> [Information supplied]:
□ □ □
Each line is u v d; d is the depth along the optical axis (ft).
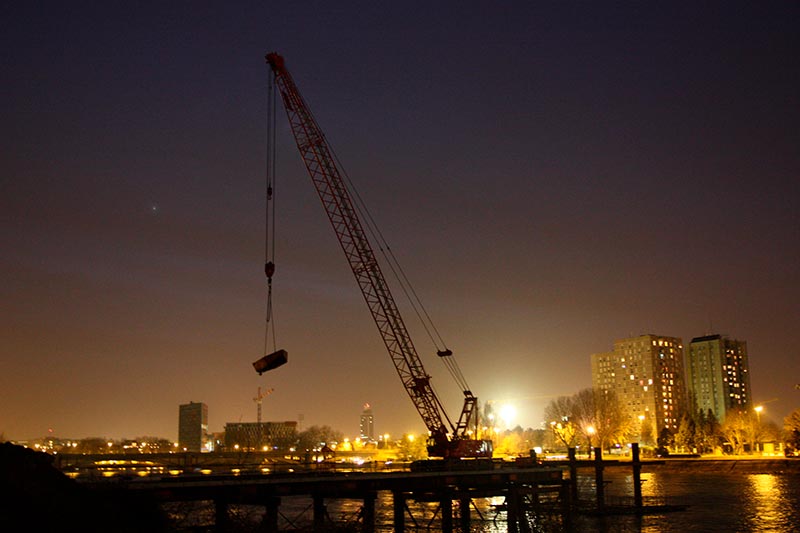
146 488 195.11
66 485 180.86
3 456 174.29
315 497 257.96
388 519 336.49
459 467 308.81
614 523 318.86
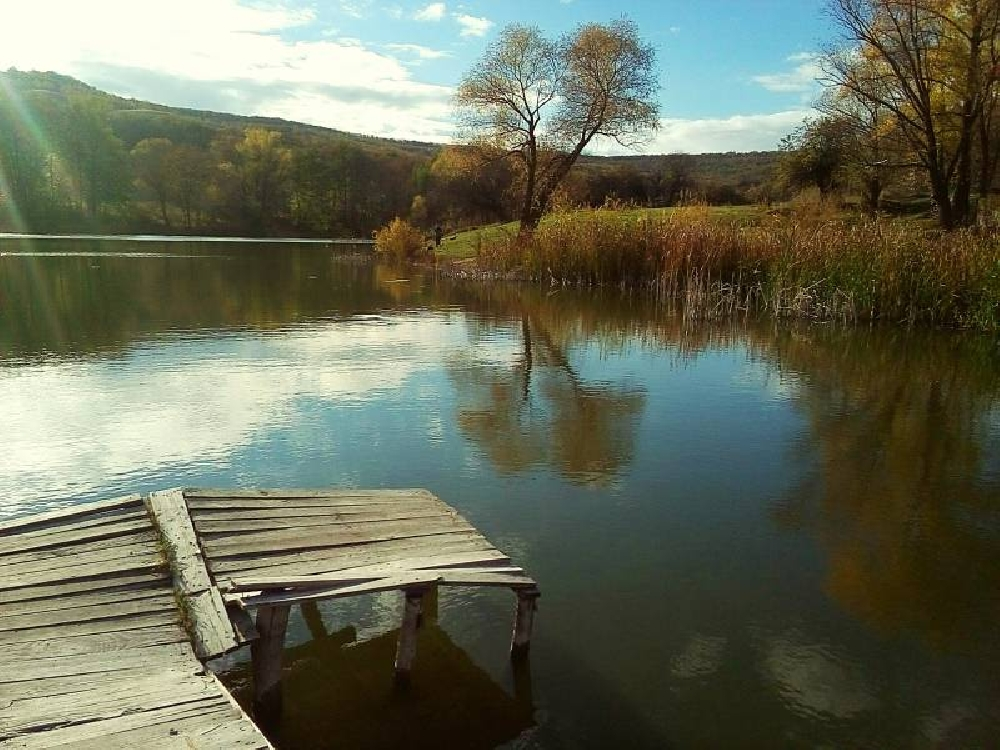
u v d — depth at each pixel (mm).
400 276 27031
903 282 15711
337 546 4480
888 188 33688
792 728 3703
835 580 5188
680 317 17094
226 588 3848
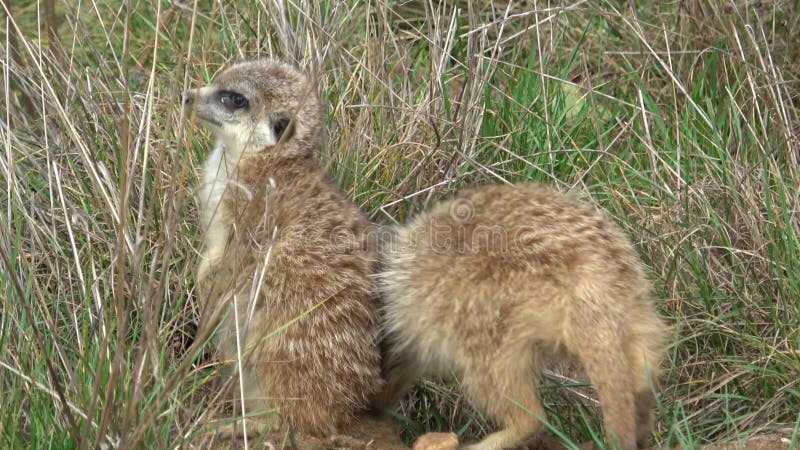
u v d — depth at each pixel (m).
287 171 5.60
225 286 5.17
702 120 7.43
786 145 6.80
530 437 4.84
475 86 6.77
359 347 5.20
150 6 8.02
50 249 5.89
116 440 4.41
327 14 6.91
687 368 5.86
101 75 6.84
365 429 5.30
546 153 6.67
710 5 8.11
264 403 5.26
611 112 7.80
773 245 5.84
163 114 6.80
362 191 6.23
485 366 4.79
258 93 5.71
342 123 6.43
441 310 4.88
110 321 5.10
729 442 4.96
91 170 5.55
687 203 6.37
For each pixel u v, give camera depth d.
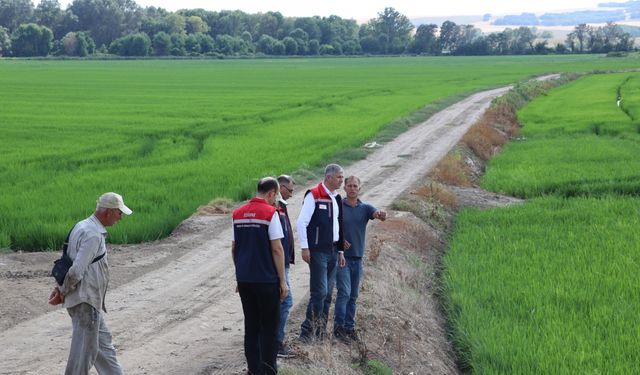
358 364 9.75
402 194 23.72
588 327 11.34
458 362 11.16
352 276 10.55
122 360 9.57
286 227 9.43
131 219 18.19
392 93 77.38
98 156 31.86
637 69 124.50
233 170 27.48
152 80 99.50
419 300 13.12
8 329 10.83
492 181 27.69
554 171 29.28
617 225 19.05
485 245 17.22
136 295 12.69
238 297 12.62
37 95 72.44
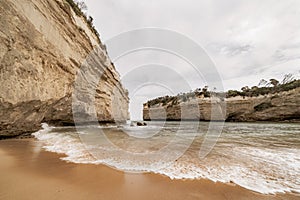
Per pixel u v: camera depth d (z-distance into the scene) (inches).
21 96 244.1
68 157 166.9
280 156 179.5
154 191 94.4
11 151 189.6
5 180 102.7
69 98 419.8
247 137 356.2
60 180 106.5
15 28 231.1
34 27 279.6
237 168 138.4
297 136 378.0
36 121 319.3
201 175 121.6
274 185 105.7
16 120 261.7
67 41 406.9
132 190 95.2
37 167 132.6
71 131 400.8
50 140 269.7
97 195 87.6
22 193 85.9
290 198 89.4
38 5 298.7
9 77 221.6
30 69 264.1
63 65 379.2
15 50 230.8
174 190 96.4
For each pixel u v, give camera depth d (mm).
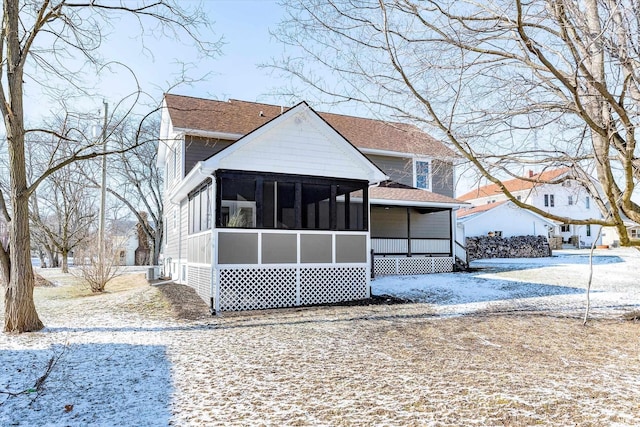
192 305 10555
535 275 16031
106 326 8367
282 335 7496
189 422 3820
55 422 3867
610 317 8875
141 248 43281
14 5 7848
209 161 10094
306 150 11242
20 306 7797
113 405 4258
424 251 17844
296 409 4086
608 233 34344
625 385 4711
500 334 7457
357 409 4059
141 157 29266
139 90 8680
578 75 4559
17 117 7738
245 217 13414
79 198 28344
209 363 5734
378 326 8227
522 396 4359
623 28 4262
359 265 11906
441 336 7332
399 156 18594
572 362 5715
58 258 37031
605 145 4547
□ □ □
> [Assignment]:
Could the entries above be returned verbatim, with no pictures included?

> [Written reply]:
Each line is u v d; d is the depth along the optical axis (ft).
146 488 195.11
66 485 180.86
3 456 174.29
315 497 257.96
388 519 336.49
459 467 308.81
614 523 318.86
u v d — depth at each pixel (mm).
400 276 27031
903 282 15711
337 546 4480
888 188 33688
792 728 3703
835 580 5188
680 317 17094
226 588 3848
u v d — depth at each pixel (m).
287 171 5.60
225 286 5.17
702 120 7.43
786 145 6.80
530 437 4.84
475 86 6.77
359 347 5.20
150 6 8.02
50 249 5.89
116 440 4.41
327 14 6.91
687 368 5.86
101 75 6.84
365 429 5.30
546 153 6.67
710 5 8.11
264 403 5.26
611 112 7.80
773 245 5.84
163 114 6.80
362 191 6.23
485 366 4.79
258 93 5.71
342 123 6.43
441 310 4.88
110 321 5.10
729 442 4.96
91 170 5.55
687 203 6.37
For each pixel u v, give camera depth d.
358 364 9.75
402 194 23.72
588 327 11.34
458 362 11.16
352 276 10.55
122 360 9.57
286 227 9.43
131 219 18.19
392 93 77.38
98 156 31.86
637 69 124.50
233 170 27.48
152 80 99.50
419 300 13.12
8 329 10.83
492 181 27.69
554 171 29.28
617 225 19.05
485 245 17.22
136 295 12.69
238 297 12.62
37 95 72.44
Per pixel u v: camera depth d (z-distance into the scene) (inches).
21 96 244.1
68 157 166.9
280 156 179.5
154 191 94.4
11 151 189.6
5 180 102.7
69 98 419.8
247 137 356.2
60 180 106.5
15 28 231.1
34 27 279.6
237 168 138.4
297 136 378.0
36 121 319.3
201 175 121.6
274 185 105.7
16 120 261.7
67 41 406.9
132 190 95.2
37 167 132.6
71 131 400.8
50 140 269.7
97 195 87.6
22 193 85.9
290 198 89.4
38 5 298.7
9 77 221.6
30 69 264.1
63 65 379.2
15 50 230.8
174 190 96.4
For each pixel u v, give camera depth d (mm).
192 305 10555
535 275 16031
106 326 8367
282 335 7496
189 422 3820
55 422 3867
610 317 8875
141 248 43281
14 5 7848
209 161 10094
306 150 11242
20 306 7797
113 405 4258
424 251 17844
296 409 4086
608 233 34344
625 385 4711
500 334 7457
357 409 4059
141 157 29266
139 90 8680
578 75 4559
17 117 7738
245 217 13414
79 198 28344
209 363 5734
378 326 8227
522 396 4359
623 28 4262
359 265 11906
441 336 7332
399 156 18594
572 362 5715
58 258 37031
605 145 4547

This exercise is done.